June 30, 2016 the new international standard for automatic exchange of financial account information in tax matters (AEOI) in Hong Kong went into effect, and only for jurisdictions which has signed an AEOI agreement with Hong Kong. Hong Kong will start identifying partners from among the 42 economies who have signed agreements with Hong Kong on comprehensive avoidance of double taxation or on tax information exchange.
Under the AEOI standard, a financial institution is required to identify financial accounts held by tax residents of reportable jurisdictions, in accordance with OECD due diligence procedures. Hong Kong's FIs are required to collect the reportable information (even may request account holders to provide self-certifications on their personal information including tax residence) on these accounts and furnish that information to the Inland Revenue Department (IRD). The IRD will exchange the information with the tax authorities of the AEOI partner jurisdictions on an annual basis.

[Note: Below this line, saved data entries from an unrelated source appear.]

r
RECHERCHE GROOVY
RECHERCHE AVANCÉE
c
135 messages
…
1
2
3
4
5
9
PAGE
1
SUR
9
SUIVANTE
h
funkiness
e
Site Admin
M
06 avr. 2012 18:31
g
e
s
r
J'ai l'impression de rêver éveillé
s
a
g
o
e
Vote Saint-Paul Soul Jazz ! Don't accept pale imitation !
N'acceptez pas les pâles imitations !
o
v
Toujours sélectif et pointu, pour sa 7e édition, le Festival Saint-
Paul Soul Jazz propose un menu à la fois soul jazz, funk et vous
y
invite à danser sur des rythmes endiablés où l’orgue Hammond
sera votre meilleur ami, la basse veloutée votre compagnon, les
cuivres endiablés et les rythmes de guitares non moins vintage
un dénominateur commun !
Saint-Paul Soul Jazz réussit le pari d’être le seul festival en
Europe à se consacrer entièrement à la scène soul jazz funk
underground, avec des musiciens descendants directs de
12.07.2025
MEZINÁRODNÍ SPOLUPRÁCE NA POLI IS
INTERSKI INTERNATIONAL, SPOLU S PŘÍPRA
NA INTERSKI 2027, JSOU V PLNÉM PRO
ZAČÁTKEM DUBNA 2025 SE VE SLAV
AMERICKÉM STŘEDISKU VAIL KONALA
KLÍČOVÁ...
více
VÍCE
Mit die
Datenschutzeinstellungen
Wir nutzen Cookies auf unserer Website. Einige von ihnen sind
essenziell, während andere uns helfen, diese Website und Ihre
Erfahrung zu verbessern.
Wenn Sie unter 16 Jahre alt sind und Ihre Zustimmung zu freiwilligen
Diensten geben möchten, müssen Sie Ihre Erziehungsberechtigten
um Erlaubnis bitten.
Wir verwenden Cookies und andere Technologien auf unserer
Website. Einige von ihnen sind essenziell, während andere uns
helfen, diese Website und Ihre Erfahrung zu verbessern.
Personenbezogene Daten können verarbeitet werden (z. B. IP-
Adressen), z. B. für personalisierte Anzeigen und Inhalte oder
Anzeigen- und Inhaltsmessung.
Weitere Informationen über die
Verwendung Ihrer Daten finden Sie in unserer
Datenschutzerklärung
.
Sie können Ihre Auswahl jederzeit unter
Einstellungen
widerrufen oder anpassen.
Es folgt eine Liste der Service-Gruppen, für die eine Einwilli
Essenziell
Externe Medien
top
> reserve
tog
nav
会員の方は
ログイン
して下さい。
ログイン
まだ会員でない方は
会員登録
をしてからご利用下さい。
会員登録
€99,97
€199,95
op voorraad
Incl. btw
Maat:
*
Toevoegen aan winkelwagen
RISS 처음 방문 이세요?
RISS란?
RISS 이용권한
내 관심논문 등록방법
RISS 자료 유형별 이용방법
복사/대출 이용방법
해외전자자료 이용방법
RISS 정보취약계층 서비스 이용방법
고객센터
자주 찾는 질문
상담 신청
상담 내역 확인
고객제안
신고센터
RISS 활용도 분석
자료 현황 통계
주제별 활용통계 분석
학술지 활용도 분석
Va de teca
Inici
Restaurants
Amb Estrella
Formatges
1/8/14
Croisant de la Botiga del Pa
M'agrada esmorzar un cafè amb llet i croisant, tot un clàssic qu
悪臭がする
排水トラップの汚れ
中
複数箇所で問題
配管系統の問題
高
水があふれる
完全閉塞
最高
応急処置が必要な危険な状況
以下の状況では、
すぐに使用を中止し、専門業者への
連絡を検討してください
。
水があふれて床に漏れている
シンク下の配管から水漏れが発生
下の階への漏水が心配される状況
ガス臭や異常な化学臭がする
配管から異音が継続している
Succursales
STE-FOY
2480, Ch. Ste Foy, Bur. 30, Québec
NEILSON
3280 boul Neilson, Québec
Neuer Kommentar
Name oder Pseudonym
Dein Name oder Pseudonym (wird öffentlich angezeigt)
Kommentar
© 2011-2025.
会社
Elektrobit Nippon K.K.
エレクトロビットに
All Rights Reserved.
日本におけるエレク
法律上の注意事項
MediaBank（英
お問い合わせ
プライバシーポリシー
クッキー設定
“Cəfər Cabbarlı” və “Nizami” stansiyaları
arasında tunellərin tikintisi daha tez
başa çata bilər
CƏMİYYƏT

The OECD has established a portal which provides information on tax residency rules in jurisdictions which have committed to implementing AEOI. The IRD will upload into its website the relevant link to the OECD's portal, as well as a set of frequently asked questions for reference purposes.
Financial Institutions will start conducting due diligence procedures to identify and collect information on relevant financial accounts in 2017, and furnish the information to the IRD in 2018 for transmission to the AEOI partners concerned.